● Given exercise
Locate every line in the material below that contains the string "skLineSegment", and copy each of those lines.

● Listed records
━━━━━━━━

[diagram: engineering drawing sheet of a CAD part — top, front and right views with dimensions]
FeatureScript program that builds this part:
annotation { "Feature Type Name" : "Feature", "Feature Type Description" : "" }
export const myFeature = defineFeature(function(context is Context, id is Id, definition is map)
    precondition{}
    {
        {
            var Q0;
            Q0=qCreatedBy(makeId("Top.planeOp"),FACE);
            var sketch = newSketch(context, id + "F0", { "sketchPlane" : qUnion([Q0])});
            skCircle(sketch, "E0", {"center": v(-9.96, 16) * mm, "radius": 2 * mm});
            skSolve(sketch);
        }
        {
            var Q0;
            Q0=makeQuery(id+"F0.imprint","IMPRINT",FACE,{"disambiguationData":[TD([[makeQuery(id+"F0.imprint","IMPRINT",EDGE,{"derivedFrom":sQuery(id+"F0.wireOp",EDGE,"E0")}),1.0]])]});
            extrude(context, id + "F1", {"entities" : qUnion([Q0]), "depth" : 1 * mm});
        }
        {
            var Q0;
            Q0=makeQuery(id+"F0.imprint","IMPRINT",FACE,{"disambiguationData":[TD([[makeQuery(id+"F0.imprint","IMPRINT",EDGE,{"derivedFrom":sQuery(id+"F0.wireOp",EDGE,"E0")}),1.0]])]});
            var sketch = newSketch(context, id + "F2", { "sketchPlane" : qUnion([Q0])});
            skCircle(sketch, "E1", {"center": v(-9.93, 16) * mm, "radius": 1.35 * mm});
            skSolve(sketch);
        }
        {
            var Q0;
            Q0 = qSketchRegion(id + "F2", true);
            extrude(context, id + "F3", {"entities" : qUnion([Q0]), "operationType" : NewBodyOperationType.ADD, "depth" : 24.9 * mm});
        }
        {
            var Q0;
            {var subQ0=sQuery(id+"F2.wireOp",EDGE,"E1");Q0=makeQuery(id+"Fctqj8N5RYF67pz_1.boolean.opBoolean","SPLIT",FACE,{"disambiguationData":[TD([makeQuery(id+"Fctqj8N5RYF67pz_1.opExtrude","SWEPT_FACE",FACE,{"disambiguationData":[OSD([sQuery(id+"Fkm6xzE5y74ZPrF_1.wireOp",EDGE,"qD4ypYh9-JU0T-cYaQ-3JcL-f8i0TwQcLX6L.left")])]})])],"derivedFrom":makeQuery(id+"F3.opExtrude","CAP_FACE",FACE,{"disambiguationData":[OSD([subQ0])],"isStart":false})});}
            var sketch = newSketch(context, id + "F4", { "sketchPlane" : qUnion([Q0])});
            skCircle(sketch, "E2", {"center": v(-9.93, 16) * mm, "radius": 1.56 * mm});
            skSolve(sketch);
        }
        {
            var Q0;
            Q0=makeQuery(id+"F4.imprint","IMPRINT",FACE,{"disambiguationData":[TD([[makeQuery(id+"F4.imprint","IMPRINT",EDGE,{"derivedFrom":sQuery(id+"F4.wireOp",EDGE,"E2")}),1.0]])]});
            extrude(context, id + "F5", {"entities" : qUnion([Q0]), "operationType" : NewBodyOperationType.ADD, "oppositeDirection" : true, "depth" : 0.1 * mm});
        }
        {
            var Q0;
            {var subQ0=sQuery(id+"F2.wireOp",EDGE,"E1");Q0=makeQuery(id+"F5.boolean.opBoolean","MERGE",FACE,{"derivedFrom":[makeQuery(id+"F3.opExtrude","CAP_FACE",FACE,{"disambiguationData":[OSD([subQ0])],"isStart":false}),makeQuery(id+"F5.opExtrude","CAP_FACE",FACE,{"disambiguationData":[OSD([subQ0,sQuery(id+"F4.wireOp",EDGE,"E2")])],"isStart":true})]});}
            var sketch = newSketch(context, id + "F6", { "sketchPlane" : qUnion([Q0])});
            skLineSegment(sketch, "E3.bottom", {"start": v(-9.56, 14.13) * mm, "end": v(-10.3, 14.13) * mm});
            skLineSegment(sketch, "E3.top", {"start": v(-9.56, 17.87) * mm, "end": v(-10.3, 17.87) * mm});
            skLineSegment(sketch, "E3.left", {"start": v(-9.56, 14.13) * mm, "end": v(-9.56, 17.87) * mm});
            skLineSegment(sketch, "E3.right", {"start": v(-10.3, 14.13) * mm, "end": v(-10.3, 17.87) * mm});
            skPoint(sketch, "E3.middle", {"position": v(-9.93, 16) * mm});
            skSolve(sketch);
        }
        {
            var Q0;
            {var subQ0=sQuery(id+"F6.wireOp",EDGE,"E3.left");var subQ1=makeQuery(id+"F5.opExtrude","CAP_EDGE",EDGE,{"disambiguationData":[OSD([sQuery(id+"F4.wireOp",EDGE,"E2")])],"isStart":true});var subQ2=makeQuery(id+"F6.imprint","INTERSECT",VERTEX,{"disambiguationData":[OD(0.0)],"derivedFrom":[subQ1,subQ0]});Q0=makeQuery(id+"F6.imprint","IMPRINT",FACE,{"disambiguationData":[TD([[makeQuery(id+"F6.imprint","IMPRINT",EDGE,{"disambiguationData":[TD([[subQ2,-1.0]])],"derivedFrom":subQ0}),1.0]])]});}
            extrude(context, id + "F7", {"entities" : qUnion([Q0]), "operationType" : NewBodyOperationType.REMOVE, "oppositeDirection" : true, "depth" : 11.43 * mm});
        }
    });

━━━━━━━━

● The result
            skLineSegment(sketch, "E3.bottom", {"start": v(-9.56, 14.13) * mm, "end": v(-10.3, 14.13) * mm});
            skLineSegment(sketch, "E3.top", {"start": v(-9.56, 17.87) * mm, "end": v(-10.3, 17.87) * mm});
            skLineSegment(sketch, "E3.left", {"start": v(-9.56, 14.13) * mm, "end": v(-9.56, 17.87) * mm});
            skLineSegment(sketch, "E3.right", {"start": v(-10.3, 14.13) * mm, "end": v(-10.3, 17.87) * mm});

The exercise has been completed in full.